Die Platzierung der eigenen Webseite in den Suchergebnissen von Google & Co. entscheidet darüber, wie gut Betriebe im Internet wahrgenommen werden. Worauf es 2015 ankommt, zeigt eine neue Studie.
Steffen Guthardt
Erfolg und Misserfolg von einer Firmenpräsenz im Internet oder einem Online-Shop sind entscheidend davon abhängig, wie Google die Webseite bewertet und auf welchem Platz in seinen Suchlisten anzeigt. Sucht ein Nutzer beispielsweise eine gute Konditorei in München, doch die eigene Firma erscheint erst auf Seite zwei der Suchergebnisse, ist die Wahrscheinlichkeit erheblich geringer, dass die Webseite vom Kunden besucht wird als bei einer vorderen Platzierung.

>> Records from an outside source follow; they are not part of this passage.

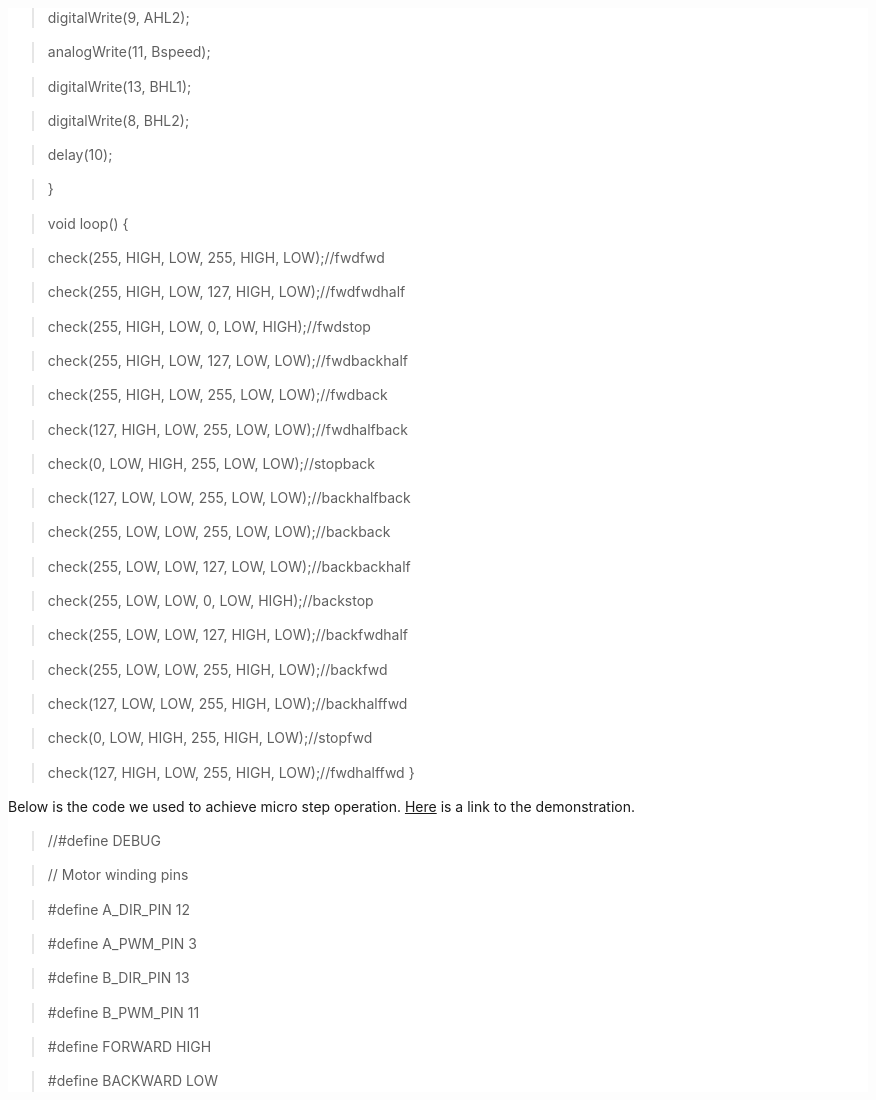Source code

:> digitalWrite(9, AHL2);

> analogWrite(11, Bspeed);

> digitalWrite(13, BHL1);

> digitalWrite(8, BHL2);

> delay(10);

>}

>void loop() {

>check(255, HIGH, LOW, 255, HIGH, LOW);//fwdfwd

>check(255, HIGH, LOW, 127, HIGH, LOW);//fwdfwdhalf

>check(255, HIGH, LOW, 0, LOW, HIGH);//fwdstop

>check(255, HIGH, LOW, 127, LOW, LOW);//fwdbackhalf

>check(255, HIGH, LOW, 255, LOW, LOW);//fwdback

>check(127, HIGH, LOW, 255, LOW, LOW);//fwdhalfback

>check(0, LOW, HIGH, 255, LOW, LOW);//stopback

>check(127, LOW, LOW, 255, LOW, LOW);//backhalfback

>check(255, LOW, LOW, 255, LOW, LOW);//backback

>check(255, LOW, LOW, 127, LOW, LOW);//backbackhalf

>check(255, LOW, LOW, 0, LOW, HIGH);//backstop

>check(255, LOW, LOW, 127, HIGH, LOW);//backfwdhalf

>check(255, LOW, LOW, 255, HIGH, LOW);//backfwd

>check(127, LOW, LOW, 255, HIGH, LOW);//backhalffwd

>check(0, LOW, HIGH, 255, HIGH, LOW);//stopfwd

>check(127, HIGH, LOW, 255, HIGH, LOW);//fwdhalffwd }



Below is the code we used to achieve micro step operation. [Here]( "Demonstration") is a link to the demonstration.
>//#define DEBUG

>// Motor winding pins

>#define A_DIR_PIN 12

>#define A_PWM_PIN 3

>#define B_DIR_PIN 13

>#define B_PWM_PIN 11

>#define FORWARD HIGH

>#define BACKWARD LOW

Doch wie können Betriebe Einfluss auf ihr Suchergebnis nehmen? Schließlich macht Google selbst immer noch ein großes Geheimnis um seine Ranking-Faktoren. Anhaltspunkte bietet eine jährlich erscheinende Studie von Searchmetrics, die nach einer Registrierung als kostenfreies Whitepaper heruntergeladen werden kann. In seiner Studie für 2015 kommt Searchmetrics zu fünf zentralen Ergebnissen.
Fünf wichtige Trends im Ranking
1. Backlinks verlieren an Bedeutung
Ein Rückverweis oder Backlink ist ein eingehender Link auf eine Webseite , der von einer anderen Webseite aus auf diese führt. Waren diese Backlinks und Links im Allgemeinen in den vergangenen Jahren ein sehr wichtiger Ranking-Faktor, nimmt die Bedeutung 2015 ab. Anstatt der von Webseiteninhabern gesetzten Links oder dem Linktausch zwischen Unternehmen, zählt es mehr, wenn Leser gute Inhalte durch Verlinkungen – zum Beispiel über Facebook und Twitter – weiterverbreiten.
2. Responsive Webseiten im Vorteil
Google hat schon vor einigen Monat damit begonnen, für mobile Endgeräte optimierte Webseiten in seinen Suchergebnissen auf Smartphones zu bevorzugen. Moderne Webseiten passen sich der Größe des Bildschirms vom jeweiligen Endgerät an – ob Smartphone, Tablet oder Notebook. Die Rede ist dabei vom so genannten "responsive design". Allerdings lässt sich eine solche Webseitengestaltung nur durch professionelle Hilfe umsetzen und ist relativ teuer. Hilfreich für das Google-Ranking ist es aber auch, Webseiten aufgeräumt und gut strukturiert zu gestalten, um Nutzern das Lesen zu erleichtern. Damit steigt höchstwahrscheinlich auch die Verweildauer auf der Webseite, was gut für das Ranking ist.
3. Teilen und Linken von Inhalten
Facebook, Twitter und Google+ sind bei vielen Webseiten ein fester Bestandteil, um Kunden die Möglichkeit zu geben, Inhalte zu bewerten und zu kommentieren. Dabei sollte es eine starke Verknüpfung zwischen dem Unternehmensauftritt im Netz und den Social-Media-Seiten des Betriebs geben. Wird in den Netzwerken viel über das Unternehmen gesprochen, zahlt das auch 2015 auf das Google-Ranking ein. Denn wo viel gesprochen wird, ist höchstwahrscheinlich viel Bewegung auf der Webseite und es gibt regelmäßig neue Inhalte.
4. Keywords weniger wichtig
Schlüsselbegriffe in einem Text, so genannte Keywords, galten lange Zeit als wichtiges Kriterium für das Ranking bei Google. Eine hohe Dichte an Keywords im Vergleich zum Gesamttext galt als Erfolgskonzept. Doch inzwischen hat das Keyword an Bedeutung verloren – sowohl im Inhalt als auch in der so genannten Description, der Text zum Link, der in den Google-Suchergebnissen angezeigt wird.
5. Umfänglicher Content zählt
Gut aufbereitete Inhalte stehen 2015 hoch im Kurs bei Google. Idealerweise wird das Hauptthema des Beitrags so umfänglich aufbereitet, dass auch viele Randthemen behandelt werden, die im Zusammenhang zum Hauptthema stehen. Das macht nicht nur den Inhalte lesenswerter, sondern bedient auch mehr Suchanfragen, die über Google gestellt werden. Umso höher ist die Wahrscheinlichkeit, dass Kunden auf die Webseite finden. Auch lange Beiträge werden damit im Ranking bevorzugt gegenüber so genanntem "thin content".